Here's the thing, I don't think I've ever had a job I really loved. I've had jobs I really enjoyed, and felt good about, but nothing I've ever been truly passionate about.
I can enjoy aspects of it, and I can make the best of whatever I am doing, but there's not a lot to love about being an admin pleb. I sort of fell into doing secretarial work after a checkered job history that involved retail and hospitality as a teenager, a stint in my 20's where I considered myself employed by the Government to party and get a bitchin' tan, then the agency I went to to help me find a job employed me as their receptionist, I moved up through the ranks into Accounts Clerk, PA, and then swapped over into consulting myself.
I worked as a Recruitment Consultant for about 3 years, for about 4 different companies (no, that's not unusual in recruitment). Then I got made redundant and as no-one was hiring in Recruitment, took a temp maternity leave contract that turned out to be last job I really enjoyed.
It was as State Sales Secretary for a pharmaceutical company.

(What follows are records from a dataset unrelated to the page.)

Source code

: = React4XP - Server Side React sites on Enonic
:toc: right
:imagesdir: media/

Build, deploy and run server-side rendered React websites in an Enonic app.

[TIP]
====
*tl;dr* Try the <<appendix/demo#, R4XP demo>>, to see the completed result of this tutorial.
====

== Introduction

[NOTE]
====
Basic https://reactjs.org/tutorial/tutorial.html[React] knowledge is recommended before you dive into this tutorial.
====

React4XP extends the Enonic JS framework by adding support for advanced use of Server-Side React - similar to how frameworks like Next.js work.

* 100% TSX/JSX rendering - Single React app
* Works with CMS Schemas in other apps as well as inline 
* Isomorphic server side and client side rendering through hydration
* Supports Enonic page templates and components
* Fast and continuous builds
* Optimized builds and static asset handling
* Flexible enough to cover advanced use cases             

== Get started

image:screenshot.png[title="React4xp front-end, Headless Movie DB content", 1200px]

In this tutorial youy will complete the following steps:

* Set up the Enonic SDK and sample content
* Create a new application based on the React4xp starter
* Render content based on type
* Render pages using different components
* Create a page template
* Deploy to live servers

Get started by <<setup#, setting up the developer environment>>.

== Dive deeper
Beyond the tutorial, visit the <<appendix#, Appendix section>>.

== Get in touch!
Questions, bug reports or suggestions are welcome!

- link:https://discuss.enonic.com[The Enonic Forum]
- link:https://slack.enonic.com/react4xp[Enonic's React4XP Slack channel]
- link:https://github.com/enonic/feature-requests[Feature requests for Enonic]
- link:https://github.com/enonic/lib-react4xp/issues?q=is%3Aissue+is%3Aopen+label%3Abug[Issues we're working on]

I worked for a great bunch of people who appreciated what I did for them, and gave me the autonomy to just get it done.
From there I worked as an Executive PA in a few different roles, and then I have been doing part-time admin since having my Gorgeous Gal. Recently, I have been doing full time temp work to help with our finances.
I have always regetting not going to University after I finished high school. At the time, I was so over schooling and desperate for 'freedom', plus I had no idea what I wanted to do with my life, so I just binned the idea and moved in with my boyfriend (I know, I know, quit groaning...)
I have always felt less than adequate about that. I know I am intelligent, capable and hard-working, but really feel inferior when I am around people who are 'educated'. Even when it's apparent I'm probably just as smart as them.
So I have been thinking a lot lately about what I want to be when I grow up (no, you don't need to remind me how old I am). This has been a bit of a tricky subject for years, as there have been so many things that have interested me over time: law, journalism, psychology, policing, teaching, but have lost their sheen the more I thought about it: defending crimals, harassing people, being shot at, dealing with other people's bratty kids all day. Not sure which is worse out of those last two.
You know how often in life, the Universe will keep throwing things at you until you finally sit up and notice? I have been having that a lot lately, all around career fulfillment and seeking menaing by what I do.
It has lead me to a conclusion I didn't expect.
Given that's it probably to late to become an international secret agent, I have been spending the last few months thinking about what it is I really want from a job. I don't need a job to define me, and my family is still the most important thing to me by a mile, but I do feel like I need something more now. So here's what I've come up with, what really matters:
I want to feel like what I do makes a difference in the world. I want to make a meaningful contribution.
I want to work closely with people, and feel like I have helped them, not just with little things, but at important moments in their life.
I want what I do to give me flexibility to enjoy my family and my life.
I kind of want my job to be a 'real' job. This is a hard one to define, but a job that needs a qualification. One that as soon as you say what you do, people know what that is and that you went and got an education to do it.
Once I had defined these things in my head, the answer kept being shown to me, by the friends I kept thinking about, dreams, bumper stickers I would notice, t.v. shows, even the articles I would randomly flick to in magazines.
The more I think about it, the more passionate and excited I become.
I ran into a friend I haven't seen in ages yesterday, and she is now also studing nursing. We got talking and she was full of information. I had assumed that I would need to keep working admin roles until I could not only afford to take time off to study, but to afford the tuition. I have since learned that as early as your second semester, you can work in Assistant in Nursing roles, and that I might be eligible to have my fees fully deferred, like a student loan. That hadn't even occured to me.
So I am off to Griffith Uni's Open Day next Sunday, and ready to start changing my life! Maybe this will be the kick off we need to bring about positive change in the rest of our life, we seem to have been stuck in Groundhog Day lately.
And you know what else is funny? This fits in perfectly with another little dream I have. When GG is a teenager, I want to take her and go do a 'volunteering holiday'. This is where you travel to a developing part of the world, and volunteer your time and services; you might help build a school in Africa, work in a medical clinic in Peru or teach English in a Cambodian orphanage. Can you imagine how valuable it would feel to immunise babies in a village in a third world country?
So I have been doing a lot of research, and speaking to a lot of people, trying to find out as much as I can, and here's what I'd like. I know a few of my readers are or have been nurses, and I'd love to hear what you love and don't love about your job. Actually, whoever you are and whatever you do, I'd love to hear what you love or hate about it.